My conundrum was quickly forgotten the next day at the National Aviary. I am well aware this is a place for pre-school children but the bald eagle was too great an attraction. Surprisingly there was much more here than an injured national symbol. The majestic condor and the forest rooms were enough themselves to inspire a mental escape away from the city. In addition, feeding some of the endagered birds as they swooped overhead was quite experience. Not an ornothologist, I even learnt a thing or two from the trainers.
Before leaving Pittsburgh, our last plan was to exercise our right to bear arms. Blindly expecting fireworks we made for a shooting range.
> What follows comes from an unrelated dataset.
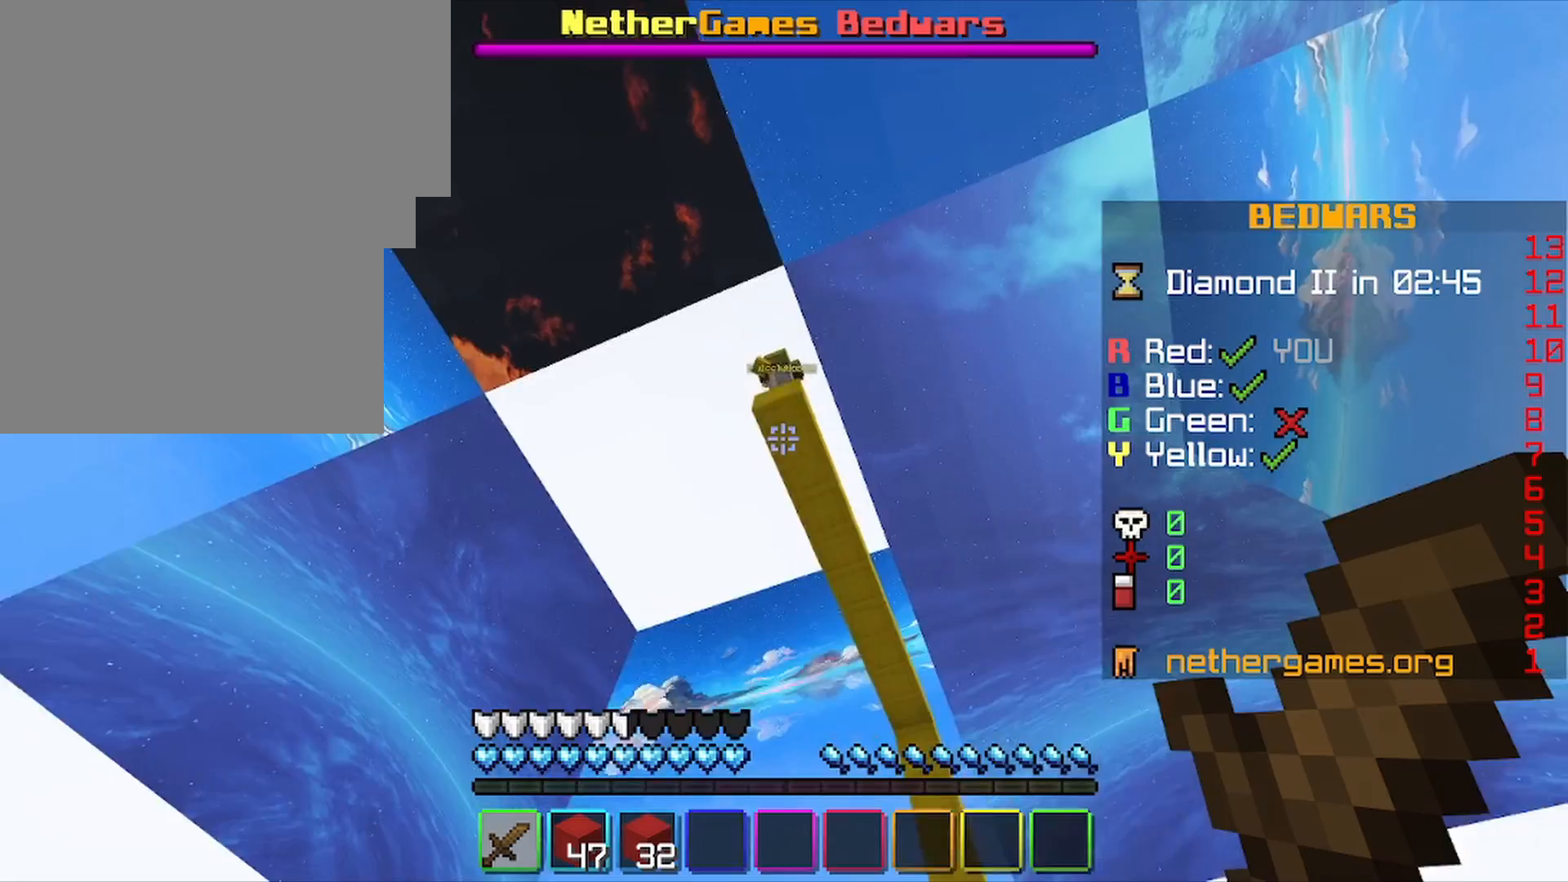
{"keys": [], "mouse": [], "mouse_move": "still", "events": []}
The promise of weilding such power was intoxicating and we arrived shaking with excitement after we fortified our resolves at the door. We were rejected. This was quite reasonable in retrospect as none of us had actually fired a gun and hadn't the faintest idea how to operate one. So instead we consoled ourselves over High Tea at Frick Park and lost our time gorging delicious desserts. We also ran into some unexpected traffic on the way and thinking we had made it, breathed a sigh of relief when we saw the bus. But as we turned the final bend, off it went! Stunned, and after a brief moment of panic David drove madly after it. Luckily, the traffic light saved me and I managed to sneak on during a red just after the depot.
So with the excitement over, I am now on route for the pinnacle of my journey, New York City. Maybe I can shoot a gun there.